Francis Schlatter – shrouded in mystery
One
evening in 1895, when Alderman E.L. Fox, one of the town fathers of
Denver, Colorado, opened the local evening newspaper, he saw a headline
saying "Miraculous healings by the remarkable French-American Francis
Schlatter". He
was thrilled and decided to visit Schlatter and to ask him for help for
his starting deafness and a painful chronic renal disease. The
next day he traveled to Albuquerque, New Mexico, and found the healer
in a small house in the old town. He was so besieged by visitors that
there seemed to be a lack of air for breathing. "From the very first
moment when I saw the healer I felt that I would be healed and my hopes
were confirmed. I stayed there for a week and saw how powerful a healer
this man was", Fox said later.
He
invited Schlatter to come to Denver and sent him a ticket for the
train. Schlatter arrived in Denver in the night of August 23. He started
his healing sessions and treated between 700 and 2000 persons a day.
His method mainly was to take the help-seeking people’s hands into his
and to hold them for a short while. When he did that, the patients felt a
slight electric shock and a tickle, followed by heat in one hand and
cold in the other one. He gave healings for all sorts of illnesses. The
news about his successes were spread all over the country, the
newspapers published lots of articles and help-seekers came in crowds
from everywhere in the US. Schlatter held non-stop healing sessions
during six hours every day.
This
went on till the evening of November 13. He went to bed that night as
usual after having read in the bible for a little while. At six o’clock
next morning, the time when he used to rise, his room was completely
quiet. Fox opened the door of Schlatter’s room. His
bed was empty and on his cushion he found a letter with the following
text: “Mr Fox, my mission is finished and Father takes me away. Good
bye, Francis Schlatter, Nov. 13.“
Schlatter was never seen again.
Bruno Gröning – subject of high esteem, and pursuit
Bruno
Gröning, born in 1906 in Danzig, who emigrated to West Germany as an
expellee from former East German territories after World War 2, worked
as a carpenter, factory worker and docker, telegram messenger and
low-voltage electrician before he came into the focus of public
interest. The climax of his activity was in the fifties. In
1949, the name of Bruno Gröning became famous overnight. Press, radio
and newsreel reported about his healings. Never before, a healer had
attracted so much attention in the German-speaking area.
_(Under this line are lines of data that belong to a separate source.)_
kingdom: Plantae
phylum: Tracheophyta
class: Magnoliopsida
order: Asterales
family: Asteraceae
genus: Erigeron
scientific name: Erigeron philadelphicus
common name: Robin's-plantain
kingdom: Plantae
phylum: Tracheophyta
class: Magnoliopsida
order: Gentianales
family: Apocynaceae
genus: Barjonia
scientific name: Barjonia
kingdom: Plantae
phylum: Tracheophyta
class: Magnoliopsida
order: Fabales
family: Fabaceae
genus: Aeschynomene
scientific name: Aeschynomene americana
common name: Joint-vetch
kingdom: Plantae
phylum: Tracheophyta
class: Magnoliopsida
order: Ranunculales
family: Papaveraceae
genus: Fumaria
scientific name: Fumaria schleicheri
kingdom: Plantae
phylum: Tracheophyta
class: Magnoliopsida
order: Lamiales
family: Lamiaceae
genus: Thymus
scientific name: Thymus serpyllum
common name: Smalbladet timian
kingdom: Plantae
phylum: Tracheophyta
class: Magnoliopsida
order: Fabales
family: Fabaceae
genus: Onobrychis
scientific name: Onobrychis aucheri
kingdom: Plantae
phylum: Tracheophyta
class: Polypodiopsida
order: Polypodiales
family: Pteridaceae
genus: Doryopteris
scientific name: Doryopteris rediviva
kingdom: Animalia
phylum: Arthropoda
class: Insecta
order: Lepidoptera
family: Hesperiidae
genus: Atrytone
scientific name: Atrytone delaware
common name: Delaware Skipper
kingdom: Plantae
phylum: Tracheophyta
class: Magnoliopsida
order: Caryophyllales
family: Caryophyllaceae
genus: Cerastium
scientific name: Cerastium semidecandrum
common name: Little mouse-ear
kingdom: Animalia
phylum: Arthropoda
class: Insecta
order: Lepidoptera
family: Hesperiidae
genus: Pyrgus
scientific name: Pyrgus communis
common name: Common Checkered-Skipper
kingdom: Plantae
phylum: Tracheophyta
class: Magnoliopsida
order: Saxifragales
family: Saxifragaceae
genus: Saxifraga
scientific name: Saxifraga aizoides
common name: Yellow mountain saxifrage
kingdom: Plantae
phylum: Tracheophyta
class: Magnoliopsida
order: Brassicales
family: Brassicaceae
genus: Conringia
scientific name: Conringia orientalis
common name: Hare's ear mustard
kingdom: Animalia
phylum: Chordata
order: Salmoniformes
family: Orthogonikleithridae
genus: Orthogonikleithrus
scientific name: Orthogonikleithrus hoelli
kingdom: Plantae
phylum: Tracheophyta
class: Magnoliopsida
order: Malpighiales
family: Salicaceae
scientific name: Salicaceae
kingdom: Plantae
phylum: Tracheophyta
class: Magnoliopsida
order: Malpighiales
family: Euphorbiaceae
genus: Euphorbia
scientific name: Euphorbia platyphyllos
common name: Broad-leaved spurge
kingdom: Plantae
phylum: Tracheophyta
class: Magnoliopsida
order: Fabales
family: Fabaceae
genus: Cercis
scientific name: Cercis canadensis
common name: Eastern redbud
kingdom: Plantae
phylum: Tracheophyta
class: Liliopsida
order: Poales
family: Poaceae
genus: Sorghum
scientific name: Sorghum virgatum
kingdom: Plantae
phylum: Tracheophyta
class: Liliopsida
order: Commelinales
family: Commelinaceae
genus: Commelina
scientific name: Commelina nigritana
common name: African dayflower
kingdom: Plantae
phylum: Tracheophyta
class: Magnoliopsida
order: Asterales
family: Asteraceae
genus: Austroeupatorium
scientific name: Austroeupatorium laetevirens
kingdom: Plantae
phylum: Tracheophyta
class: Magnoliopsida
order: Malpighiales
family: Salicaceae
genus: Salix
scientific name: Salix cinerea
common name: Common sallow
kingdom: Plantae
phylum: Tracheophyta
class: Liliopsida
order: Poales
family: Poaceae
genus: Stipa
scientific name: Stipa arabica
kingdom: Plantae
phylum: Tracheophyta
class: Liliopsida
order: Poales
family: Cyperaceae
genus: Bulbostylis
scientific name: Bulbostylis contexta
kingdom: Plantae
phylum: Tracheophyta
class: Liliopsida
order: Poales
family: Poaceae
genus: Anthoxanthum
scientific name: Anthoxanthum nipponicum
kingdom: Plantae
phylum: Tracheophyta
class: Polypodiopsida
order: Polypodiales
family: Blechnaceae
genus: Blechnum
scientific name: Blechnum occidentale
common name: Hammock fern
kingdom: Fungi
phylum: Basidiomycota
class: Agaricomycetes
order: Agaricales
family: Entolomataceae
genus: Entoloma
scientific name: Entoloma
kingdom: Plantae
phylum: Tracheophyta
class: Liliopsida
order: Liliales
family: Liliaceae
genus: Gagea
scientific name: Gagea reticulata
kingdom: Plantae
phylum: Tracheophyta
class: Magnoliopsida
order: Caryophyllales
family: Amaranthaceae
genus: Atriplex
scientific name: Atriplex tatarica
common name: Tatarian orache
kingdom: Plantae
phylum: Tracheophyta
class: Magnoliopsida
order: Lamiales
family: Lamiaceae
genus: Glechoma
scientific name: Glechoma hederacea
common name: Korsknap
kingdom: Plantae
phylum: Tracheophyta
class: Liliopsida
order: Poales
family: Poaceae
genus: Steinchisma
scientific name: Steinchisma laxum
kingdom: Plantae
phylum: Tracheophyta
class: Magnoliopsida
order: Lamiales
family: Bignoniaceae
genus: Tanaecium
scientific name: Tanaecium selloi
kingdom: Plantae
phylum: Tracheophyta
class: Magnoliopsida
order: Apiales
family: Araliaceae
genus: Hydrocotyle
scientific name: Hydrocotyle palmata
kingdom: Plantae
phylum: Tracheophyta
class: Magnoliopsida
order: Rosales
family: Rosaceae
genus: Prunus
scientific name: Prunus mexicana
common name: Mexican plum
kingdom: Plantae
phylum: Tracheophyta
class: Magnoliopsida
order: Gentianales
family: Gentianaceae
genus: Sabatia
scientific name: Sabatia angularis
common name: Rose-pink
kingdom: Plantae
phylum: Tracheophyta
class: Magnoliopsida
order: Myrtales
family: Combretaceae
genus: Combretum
He became target of pilgrimage for thousands of people seeking healing.
In all classes of population, there were violent discussions and a lot
of dispute about the case of Bruno Gröning. Emotional waves rose very
high. Clerical people, physicians, journalists, the legal and
political world as well as psychologists, everybody was talking about
Bruno Gröning: some considered his miraculous healings a gift of mercy
from a superior power, others said he was a charlatan. But his healings
were fact and confirmed by medical examinations.